> _PROBLEM_
Would you write out all of the records that follow, exactly as they stand?

> _SOURCE MATERIAL_
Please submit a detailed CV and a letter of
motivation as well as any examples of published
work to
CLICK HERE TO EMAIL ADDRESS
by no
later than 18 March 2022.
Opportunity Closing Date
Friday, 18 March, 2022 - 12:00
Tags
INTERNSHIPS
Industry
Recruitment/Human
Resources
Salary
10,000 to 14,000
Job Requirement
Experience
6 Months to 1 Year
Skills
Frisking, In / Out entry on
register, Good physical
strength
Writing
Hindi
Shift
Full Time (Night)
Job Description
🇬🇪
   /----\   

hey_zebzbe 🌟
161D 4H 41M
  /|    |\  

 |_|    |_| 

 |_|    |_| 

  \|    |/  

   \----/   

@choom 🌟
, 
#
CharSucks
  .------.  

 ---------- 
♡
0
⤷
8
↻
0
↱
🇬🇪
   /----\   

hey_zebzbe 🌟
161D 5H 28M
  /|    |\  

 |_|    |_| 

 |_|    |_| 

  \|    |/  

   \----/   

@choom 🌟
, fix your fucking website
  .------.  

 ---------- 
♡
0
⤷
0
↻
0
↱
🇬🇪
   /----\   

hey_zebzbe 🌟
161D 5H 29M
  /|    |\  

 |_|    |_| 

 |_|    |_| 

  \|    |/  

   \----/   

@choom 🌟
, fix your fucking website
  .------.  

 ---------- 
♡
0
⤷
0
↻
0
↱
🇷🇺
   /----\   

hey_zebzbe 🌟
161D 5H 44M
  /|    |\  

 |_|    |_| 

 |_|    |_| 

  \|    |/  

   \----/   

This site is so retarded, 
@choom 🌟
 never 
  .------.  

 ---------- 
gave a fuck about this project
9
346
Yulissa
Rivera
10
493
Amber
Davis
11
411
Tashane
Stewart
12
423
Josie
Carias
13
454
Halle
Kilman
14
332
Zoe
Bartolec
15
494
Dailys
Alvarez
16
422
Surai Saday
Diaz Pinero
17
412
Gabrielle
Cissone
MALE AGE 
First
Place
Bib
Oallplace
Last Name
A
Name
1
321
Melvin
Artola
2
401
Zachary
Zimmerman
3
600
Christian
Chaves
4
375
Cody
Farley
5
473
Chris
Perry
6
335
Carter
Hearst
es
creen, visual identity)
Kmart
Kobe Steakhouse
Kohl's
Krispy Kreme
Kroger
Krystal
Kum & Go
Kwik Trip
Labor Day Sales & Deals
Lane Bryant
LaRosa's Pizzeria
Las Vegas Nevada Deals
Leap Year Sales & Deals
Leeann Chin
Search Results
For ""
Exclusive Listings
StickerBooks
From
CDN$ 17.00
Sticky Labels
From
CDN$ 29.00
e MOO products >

> _WRITTEN REPLY_
Please submit a detailed CV and a letter of
motivation as well as any examples of published
work to
CLICK HERE TO EMAIL ADDRESS
by no
later than 18 March 2022.
Opportunity Closing Date
Friday, 18 March, 2022 - 12:00
Tags
INTERNSHIPS
Industry
Recruitment/Human
Resources
Salary
10,000 to 14,000
Job Requirement
Experience
6 Months to 1 Year
Skills
Frisking, In / Out entry on
register, Good physical
strength
Writing
Hindi
Shift
Full Time (Night)
Job Description
🇬🇪
   /----\   

hey_zebzbe 🌟
161D 4H 41M
  /|    |\  

 |_|    |_| 

 |_|    |_| 

  \|    |/  

   \----/   

@choom 🌟
, 
#
CharSucks
  .------.  

 ---------- 
♡
0
⤷
8
↻
0
↱
🇬🇪
   /----\   

hey_zebzbe 🌟
161D 5H 28M
  /|    |\  

 |_|    |_| 

 |_|    |_| 

  \|    |/  

   \----/   

@choom 🌟
, fix your fucking website
  .------.  

 ---------- 
♡
0
⤷
0
↻
0
↱
🇬🇪
   /----\   

hey_zebzbe 🌟
161D 5H 29M
  /|    |\  

 |_|    |_| 

 |_|    |_| 

  \|    |/  

   \----/   

@choom 🌟
, fix your fucking website
  .------.  

 ---------- 
♡
0
⤷
0
↻
0
↱
🇷🇺
   /----\   

hey_zebzbe 🌟
161D 5H 44M
  /|    |\  

 |_|    |_| 

 |_|    |_| 

  \|    |/  

   \----/   

This site is so retarded, 
@choom 🌟
 never 
  .------.  

 ---------- 
gave a fuck about this project
9
346
Yulissa
Rivera
10
493
Amber
Davis
11
411
Tashane
Stewart
12
423
Josie
Carias
13
454
Halle
Kilman
14
332
Zoe
Bartolec
15
494
Dailys
Alvarez
16
422
Surai Saday
Diaz Pinero
17
412
Gabrielle
Cissone
MALE AGE 
First
Place
Bib
Oallplace
Last Name
A
Name
1
321
Melvin
Artola
2
401
Zachary
Zimmerman
3
600
Christian
Chaves
4
375
Cody
Farley
5
473
Chris
Perry
6
335
Carter
Hearst
es
creen, visual identity)
Kmart
Kobe Steakhouse
Kohl's
Krispy Kreme
Kroger
Krystal
Kum & Go
Kwik Trip
Labor Day Sales & Deals
Lane Bryant
LaRosa's Pizzeria
Las Vegas Nevada Deals
Leap Year Sales & Deals
Leeann Chin
Search Results
For ""
Exclusive Listings
StickerBooks
From
CDN$ 17.00
Sticky Labels
From
CDN$ 29.00
e MOO products >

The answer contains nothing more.